Gus gets really glassy eyed when his blood sugar is dropping.

Gus' blood sugar can drop 220 points in 5 hours. Far into the danger area.

I thank God that something woke me up and made me check on him. And that the tired little voice in my head started screaming something is wrong.

Cats can have seizures when their blood sugar gets too low. In Gus it starts off with leg twitches and move into full body rigidness that scare the Holy living day lights out of me!

Non-responsive is my least favorite word, ever.

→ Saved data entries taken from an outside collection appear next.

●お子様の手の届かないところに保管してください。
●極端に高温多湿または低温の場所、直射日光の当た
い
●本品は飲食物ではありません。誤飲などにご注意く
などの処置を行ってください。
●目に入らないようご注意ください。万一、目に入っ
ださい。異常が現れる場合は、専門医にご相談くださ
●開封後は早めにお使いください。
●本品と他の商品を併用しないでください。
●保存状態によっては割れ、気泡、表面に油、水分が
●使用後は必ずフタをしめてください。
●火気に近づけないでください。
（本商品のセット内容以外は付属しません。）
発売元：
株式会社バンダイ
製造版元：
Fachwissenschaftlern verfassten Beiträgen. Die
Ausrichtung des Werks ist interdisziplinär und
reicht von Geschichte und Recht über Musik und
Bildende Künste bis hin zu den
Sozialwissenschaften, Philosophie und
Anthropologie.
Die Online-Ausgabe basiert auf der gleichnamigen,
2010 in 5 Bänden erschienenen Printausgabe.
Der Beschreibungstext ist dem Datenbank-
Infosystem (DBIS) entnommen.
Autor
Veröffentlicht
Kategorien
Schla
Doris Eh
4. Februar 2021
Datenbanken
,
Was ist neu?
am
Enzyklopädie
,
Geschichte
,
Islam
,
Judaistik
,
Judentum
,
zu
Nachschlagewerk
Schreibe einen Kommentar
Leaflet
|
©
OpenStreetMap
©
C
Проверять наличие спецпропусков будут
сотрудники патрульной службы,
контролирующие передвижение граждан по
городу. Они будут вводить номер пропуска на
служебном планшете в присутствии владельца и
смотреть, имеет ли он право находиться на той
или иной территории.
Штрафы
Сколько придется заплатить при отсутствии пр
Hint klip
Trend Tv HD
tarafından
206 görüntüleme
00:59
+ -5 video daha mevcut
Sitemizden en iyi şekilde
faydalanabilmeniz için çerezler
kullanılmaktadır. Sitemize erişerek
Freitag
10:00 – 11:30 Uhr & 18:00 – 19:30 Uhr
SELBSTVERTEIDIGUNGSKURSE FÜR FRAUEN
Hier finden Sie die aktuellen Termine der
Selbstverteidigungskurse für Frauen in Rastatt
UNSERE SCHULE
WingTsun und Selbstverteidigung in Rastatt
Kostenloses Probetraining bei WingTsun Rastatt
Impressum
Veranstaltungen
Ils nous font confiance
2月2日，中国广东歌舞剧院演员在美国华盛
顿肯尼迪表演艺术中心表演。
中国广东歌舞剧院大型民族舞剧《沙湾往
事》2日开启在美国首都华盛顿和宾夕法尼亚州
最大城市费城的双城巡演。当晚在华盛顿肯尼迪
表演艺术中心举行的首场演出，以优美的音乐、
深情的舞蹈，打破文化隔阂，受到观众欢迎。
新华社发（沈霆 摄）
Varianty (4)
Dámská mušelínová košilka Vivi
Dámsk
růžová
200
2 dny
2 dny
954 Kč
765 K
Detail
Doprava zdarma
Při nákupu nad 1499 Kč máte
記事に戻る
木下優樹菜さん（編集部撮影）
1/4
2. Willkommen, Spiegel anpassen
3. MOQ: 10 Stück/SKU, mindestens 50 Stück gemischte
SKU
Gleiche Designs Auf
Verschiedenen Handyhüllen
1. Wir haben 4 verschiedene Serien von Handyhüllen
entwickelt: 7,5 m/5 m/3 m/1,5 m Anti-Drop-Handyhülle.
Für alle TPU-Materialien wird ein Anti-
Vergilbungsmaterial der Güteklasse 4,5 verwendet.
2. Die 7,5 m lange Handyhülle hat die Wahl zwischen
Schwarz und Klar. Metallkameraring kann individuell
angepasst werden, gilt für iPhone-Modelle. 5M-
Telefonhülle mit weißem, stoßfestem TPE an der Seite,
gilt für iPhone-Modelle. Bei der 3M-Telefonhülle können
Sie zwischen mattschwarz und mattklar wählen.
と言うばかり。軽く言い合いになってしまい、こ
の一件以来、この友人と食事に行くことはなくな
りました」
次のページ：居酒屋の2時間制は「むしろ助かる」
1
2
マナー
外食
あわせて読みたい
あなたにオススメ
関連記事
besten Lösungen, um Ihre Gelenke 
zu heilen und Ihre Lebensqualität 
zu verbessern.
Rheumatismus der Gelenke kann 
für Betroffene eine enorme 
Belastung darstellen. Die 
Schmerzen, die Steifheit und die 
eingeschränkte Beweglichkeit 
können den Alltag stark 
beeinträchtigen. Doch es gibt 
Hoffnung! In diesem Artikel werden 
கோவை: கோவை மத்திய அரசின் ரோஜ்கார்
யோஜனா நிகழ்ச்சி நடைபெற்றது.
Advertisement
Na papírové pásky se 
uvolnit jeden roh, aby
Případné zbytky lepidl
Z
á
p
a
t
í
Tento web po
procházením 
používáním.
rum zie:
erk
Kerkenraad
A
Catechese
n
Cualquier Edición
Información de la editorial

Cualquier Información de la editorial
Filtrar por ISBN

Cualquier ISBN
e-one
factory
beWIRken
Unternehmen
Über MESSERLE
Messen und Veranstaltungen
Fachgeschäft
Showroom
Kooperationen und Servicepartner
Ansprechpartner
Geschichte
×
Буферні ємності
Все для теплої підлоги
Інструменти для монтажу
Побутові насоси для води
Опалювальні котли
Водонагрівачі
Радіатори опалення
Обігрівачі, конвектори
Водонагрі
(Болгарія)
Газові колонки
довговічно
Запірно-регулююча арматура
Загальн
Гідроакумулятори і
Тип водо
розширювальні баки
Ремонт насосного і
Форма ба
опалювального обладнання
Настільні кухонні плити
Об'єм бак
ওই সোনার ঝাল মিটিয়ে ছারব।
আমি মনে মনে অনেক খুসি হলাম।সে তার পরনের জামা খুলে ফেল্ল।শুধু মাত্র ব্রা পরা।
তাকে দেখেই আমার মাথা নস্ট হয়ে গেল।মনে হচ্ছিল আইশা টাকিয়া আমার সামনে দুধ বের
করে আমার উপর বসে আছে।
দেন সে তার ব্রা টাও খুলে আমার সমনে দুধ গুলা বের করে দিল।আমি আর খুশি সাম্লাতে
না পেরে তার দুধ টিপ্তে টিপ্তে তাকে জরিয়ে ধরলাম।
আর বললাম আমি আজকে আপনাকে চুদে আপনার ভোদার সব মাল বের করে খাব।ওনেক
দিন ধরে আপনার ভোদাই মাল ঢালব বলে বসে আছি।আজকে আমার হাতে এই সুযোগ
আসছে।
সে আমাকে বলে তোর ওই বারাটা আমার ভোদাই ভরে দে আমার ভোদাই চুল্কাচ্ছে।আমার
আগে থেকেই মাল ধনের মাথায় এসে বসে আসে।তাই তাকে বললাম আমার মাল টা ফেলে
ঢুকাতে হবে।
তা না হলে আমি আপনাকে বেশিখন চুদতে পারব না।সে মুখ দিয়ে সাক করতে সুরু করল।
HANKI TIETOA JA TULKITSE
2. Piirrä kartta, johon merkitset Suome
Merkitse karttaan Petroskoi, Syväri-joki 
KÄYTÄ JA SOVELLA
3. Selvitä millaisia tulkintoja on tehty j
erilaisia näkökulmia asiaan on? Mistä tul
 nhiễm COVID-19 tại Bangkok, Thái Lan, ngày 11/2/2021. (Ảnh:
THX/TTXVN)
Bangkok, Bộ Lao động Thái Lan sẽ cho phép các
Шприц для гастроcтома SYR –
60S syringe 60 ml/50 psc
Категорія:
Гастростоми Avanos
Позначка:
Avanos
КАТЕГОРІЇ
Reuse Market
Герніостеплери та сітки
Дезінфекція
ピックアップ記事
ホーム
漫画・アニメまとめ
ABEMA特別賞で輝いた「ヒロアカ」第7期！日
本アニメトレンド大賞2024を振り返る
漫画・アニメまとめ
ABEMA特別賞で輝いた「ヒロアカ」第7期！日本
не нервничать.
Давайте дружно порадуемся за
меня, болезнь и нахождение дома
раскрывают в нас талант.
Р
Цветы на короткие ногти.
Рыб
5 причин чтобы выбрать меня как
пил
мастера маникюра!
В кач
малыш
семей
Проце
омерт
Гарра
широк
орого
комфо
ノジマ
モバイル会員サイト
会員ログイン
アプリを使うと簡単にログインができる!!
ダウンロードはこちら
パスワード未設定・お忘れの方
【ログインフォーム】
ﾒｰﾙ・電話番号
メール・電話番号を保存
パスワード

One way to raise blood sugar in a cat is to give them karo syrup or maple syrup. Doing this while Gus is non-responsive is so very hard/impossible. Rub the syrup on his gums.

Always know who and where the emergency vet is BEFORE you need to know it at midnight with a seizing cat.

Thank God that my husband can stay level headed and drive while I talk to Gus and tell him, he is a fighter he can beat this.

I can pray and pep talk at the same time. God knows what is on my heart!

It is an awful thing to watch him seize and not be able to do anything about it. And alternately when he was not twitching, to be wondering if he is still with me. If we're going to make it in time.

I don't cry when I'm trying to save Gus, I do shake. Boy do I shake.

I am going to break down soon and cry, till I can not cry anymore.

If you counter act low blood sugar with the proper treatment Gus will come out of everything amazingly quickly. I am talking 5 to 15 minutes of treatment and he stopped having seizures, was up walking and recognizing us.

Once D and I have that much adrenaline pumped through us it is very difficult to get back to sleep for the remaining four hours. We will both be awake three to four times during that time. We're exhausted and elated that he is alright.

My vet will call me on his day off to make sure everything is alright. I still love my vet.

I do want to say I don't blame my vet, diabetes is an amazingly complicated disease. We had one awful night but it is not my vet's fault. (If you disagree with me I ask that you kindly keep it to yourself for the time being.)

Gus is like me when he gets home, walks around to make sure everything is Ok, eat, pee, then finally go to bed exhausted.

This is an old picture not from tonight.

You will excuse me I have a cat to check in on.